A velocity determination precision up to 10−6 m/s and an atomic clock short term stability of 10−18 s is required to resolve the gravity field up to d/o 120. The main advantage of this method is its homogeneous and isotropic spatial error structure.

7 Outlook

With upcoming atomic clocks below 10−16 s short term stability and improving positioning and velocity determination methods, the presented method can be an additional piece for a global earth gravity field monitoring framework in a not too far future. Beside the single-satellite mission presented in this study, various satellite constellations and formations can be designed. In what extent satellite formations like Pendulum, Cartwheel or LISA-like lead to improved precision still has to be investigated by numerical simulations. There is no doubt that multi-satellite missions would underline the possible power of the Post-Newtonian method.

One, two or three geostationary satellites could be used as reference stations. Additional rover satellites could be placed in different orbit types. A dense network of satellites could improve the time resolution, so the time variable gravity field could be optimally mapped. These satellites could be equipped with two or more RF-antennas, so one satellite could establish a connection to two or more other satellites, which would further increase the measurement density of the network.

As the equations used in this study are strongly simplified, the influences of other effects have to be further investigated. First real orbits and non-conservative forces have to be modeled. Next, the influence of satellite rotation has to be investigated. Additional attitude information from star-tracker measurements and its noise behaviour have to be simulated. All observations and calculations have to be done in a relativistic framework. So the influences of frame transformations in this relativistic framework have to be investigated.
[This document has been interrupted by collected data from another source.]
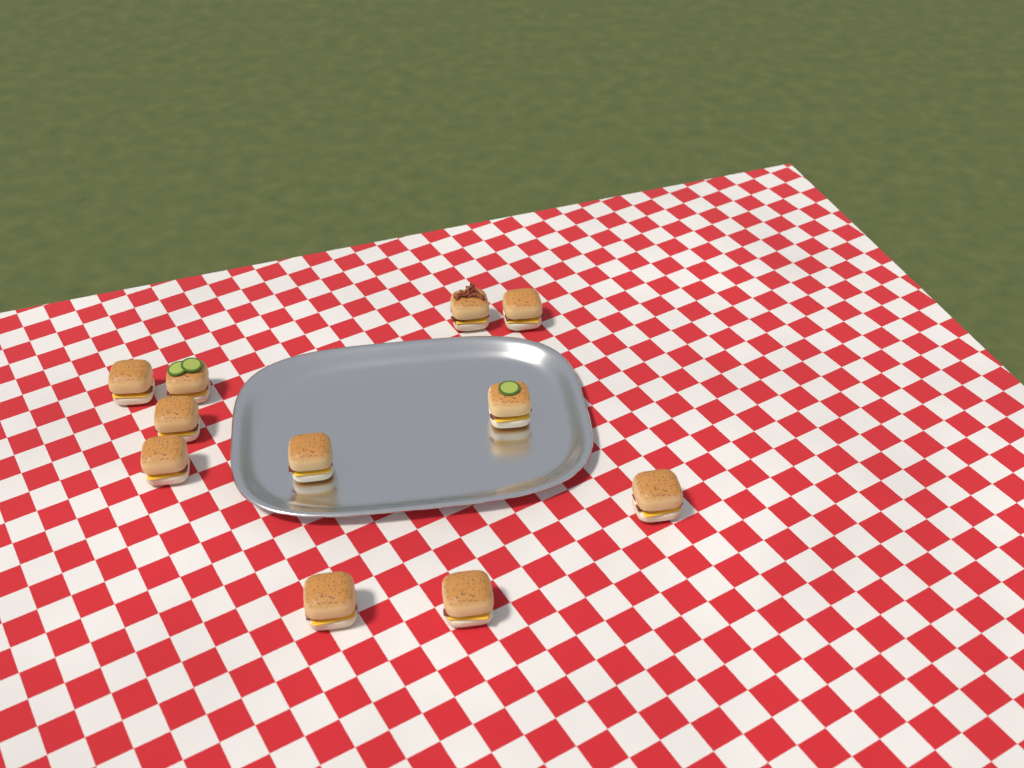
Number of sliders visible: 11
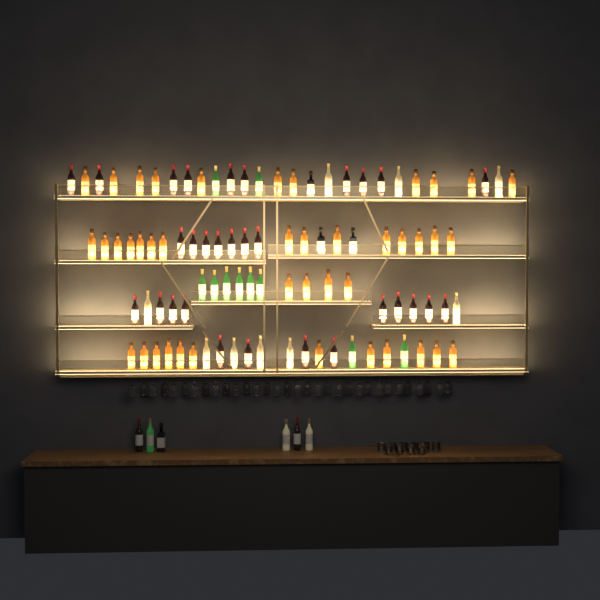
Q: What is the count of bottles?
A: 100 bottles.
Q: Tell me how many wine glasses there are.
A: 32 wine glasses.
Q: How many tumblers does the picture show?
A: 10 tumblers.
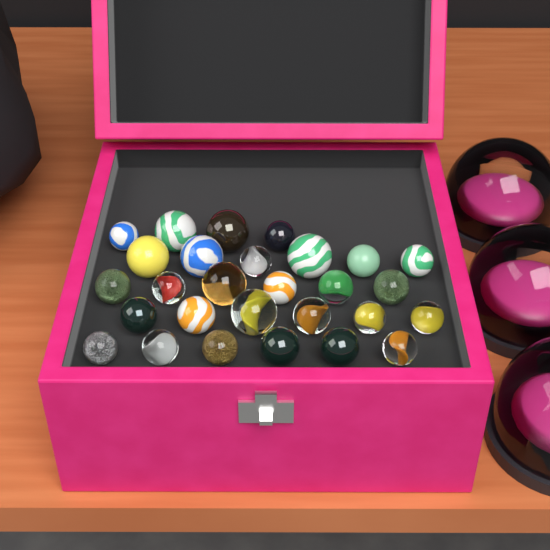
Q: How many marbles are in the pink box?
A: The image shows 28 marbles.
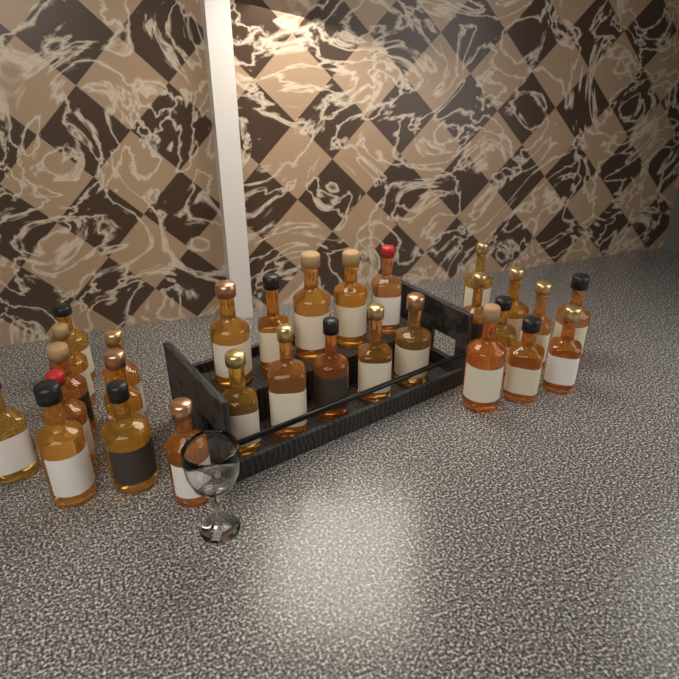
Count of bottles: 29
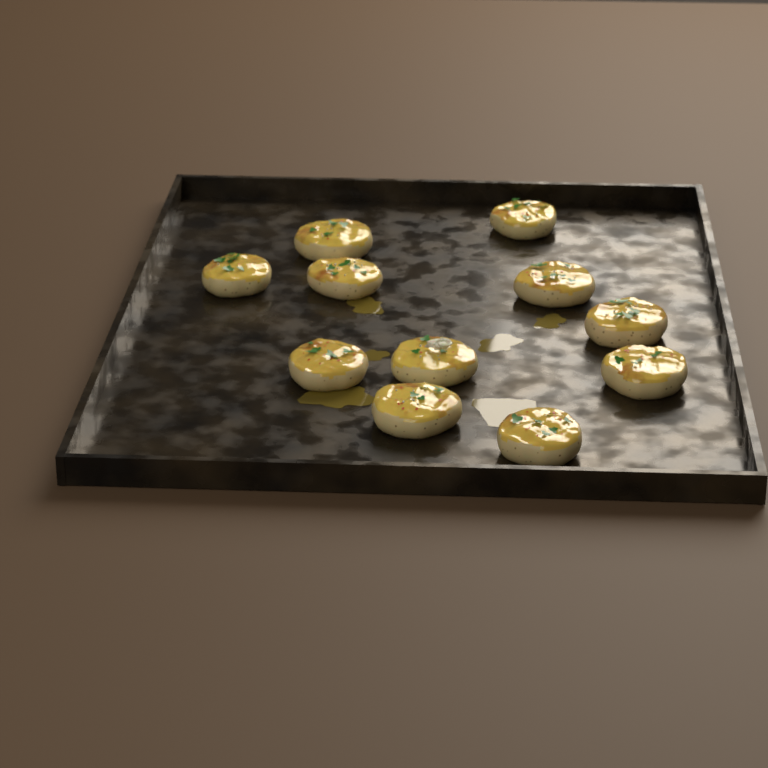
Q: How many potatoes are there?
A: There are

All other effects listed in Chap. 28.5.1 will be further investigated in upcoming simulations. This will lead to a much more complex mathematical description which will be harder to linearize, but will also be closer to reality. The main target of upcoming simulations will be to set up a more realistic environment and to design multi-satellite missions that support the advantages of the Post-Newtonian method. Moreover there will be done simulations concerning the time variable gravity field. It will be investigated how different mission design affects the quality of the static and time variable gravity field and if there is a possibility to deduce models with higher spatial and temporal resolution.